1. Introduction

2. Experimental

2.2. Typical Procedures

2.2.1. Standardization of the WAS Generated during the Processing of Bauxite into Alumina using the Bayer Process

WAS (1.60 mL) was diluted to 100 mL. Subsequently, an aliquot of 1.00 mL was removed and diluted again to 100 mL. A 25 mL aliquot was collected from this solution and titrated with a 0.0017 M HCl solution using 0.48 mL of HCl solution. Titration was accomplished using a SI Analytics Titrator TitroLine® 7000 potentiometric titrator.
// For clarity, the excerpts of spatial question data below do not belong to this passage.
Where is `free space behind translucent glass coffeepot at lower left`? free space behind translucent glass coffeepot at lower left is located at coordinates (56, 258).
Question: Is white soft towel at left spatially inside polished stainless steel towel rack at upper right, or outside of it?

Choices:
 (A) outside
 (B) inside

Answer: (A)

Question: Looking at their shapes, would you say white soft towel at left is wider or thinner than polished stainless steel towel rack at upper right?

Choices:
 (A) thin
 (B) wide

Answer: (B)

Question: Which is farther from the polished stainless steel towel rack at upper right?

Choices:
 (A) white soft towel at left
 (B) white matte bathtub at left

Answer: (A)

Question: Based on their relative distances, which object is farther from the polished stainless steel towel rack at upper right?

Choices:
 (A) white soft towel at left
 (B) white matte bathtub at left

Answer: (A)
The concentration of WAS determined was 0.204 mol L^-1.

2.2.2. Elemental Analysis based on Energy-Dispersive X-ray Fluorescence (EDXRF) of WAS (Chemical or Elemental Composition of WAS)

The pH value of the original WAS from RM was 13.3. The WAS sample was previously dried for 24 h in a muffle furnace at 150 °C. The equipment used in this procedure was an X-ray fluorescence spectrometer, model EDX 720 (Shimadzu®; Kyoto; Japan), equipped with an x-ray tube and the use of liquid nitrogen for cooling. The software used was PCEDX, version 1.11 Shimadzu®. Energy scattering X-ray fluorescence is a non-destructive multi-element analytical technique capable of identifying elements with higher atomic number Z or equal to 12. When the electrons of the innermost layer of the atom (for example, K and L) interact with photons in the X-ray region, then these electrons are ejected, creating a vacancy. To promote the stability, the electronic vacancies are immediately filled by electrons from the closest layers (Kα, Kβ or Lα, Lβ), resulting in an excess of energy in the process, which is manifested in the form of the emission of X-rays characteristic of each atom present in the sample.
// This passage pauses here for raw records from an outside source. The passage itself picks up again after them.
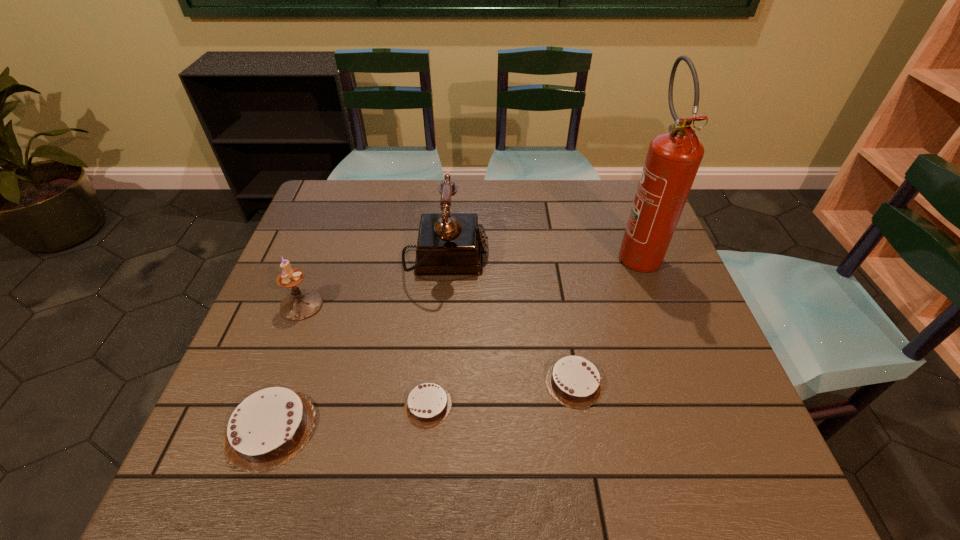
Identify the location of free space between the fire extinguisher and the shortest chocolate cake. (533, 328).

Locate an element on the screen. This screenshot has width=960, height=540. empty space that is in between the fire extinguisher and the shortest chocolate cake is located at coordinates (533, 328).

At what (x,y) coordinates should I click in order to perform the action: click on empty space that is in between the second chocolate cake from right to left and the second object from right to left. Please return your answer as a coordinate pair (x, y). Image resolution: width=960 pixels, height=540 pixels. Looking at the image, I should click on (501, 394).

Find the location of a particular element. vacant point located between the shortest object and the second shortest chocolate cake is located at coordinates (501, 394).

This screenshot has height=540, width=960. What are the coordinates of `unoccupied area between the shortest chocolate cake and the rightmost object` in the screenshot? It's located at (533, 328).

At what (x,y) coordinates should I click in order to perform the action: click on free point between the candle holder and the leftmost chocolate cake. Please return your answer as a coordinate pair (x, y). This screenshot has height=540, width=960. Looking at the image, I should click on (286, 367).

Select which object is the fifth closest to the shortest chocolate cake. Please provide its 2D coordinates. Your answer should be formatted as a tuple, i.e. [(x, y)], where the tuple contains the x and y coordinates of a point satisfying the conditions above.

[(673, 159)]

Locate an element on the screen. The height and width of the screenshot is (540, 960). the fourth closest object to the fourth shortest object is located at coordinates (573, 381).

Choose which chocolate cake is the second nearest neighbor to the second chocolate cake from right to left. Please provide its 2D coordinates. Your answer should be formatted as a tuple, i.e. [(x, y)], where the tuple contains the x and y coordinates of a point satisfying the conditions above.

[(573, 381)]

What are the coordinates of `the third closest chocolate cake relative to the fire extinguisher` in the screenshot? It's located at (269, 427).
The EDXRF is an apparatus used for the quantitative and quali-quantitative determination of chemical elements in a wide range of samples. The analyses carried out in this work used qualitative and quantitative determination, with only the pre-calibration of the equipment (Al ≥ 80% and the detection of Sn and Cu), using only atmospheric air, and restricting the detection of metals included between ₁₃Al and ₉₂U. The samples were placed in sample holders made of polypropylene film and the analysis conditions were as follows: 10 mm collimator, scans with voltages of 0-40 KeV (Ti-U) and 0-20 KeV (Na-Sc) with a time of 100 seconds for each sample.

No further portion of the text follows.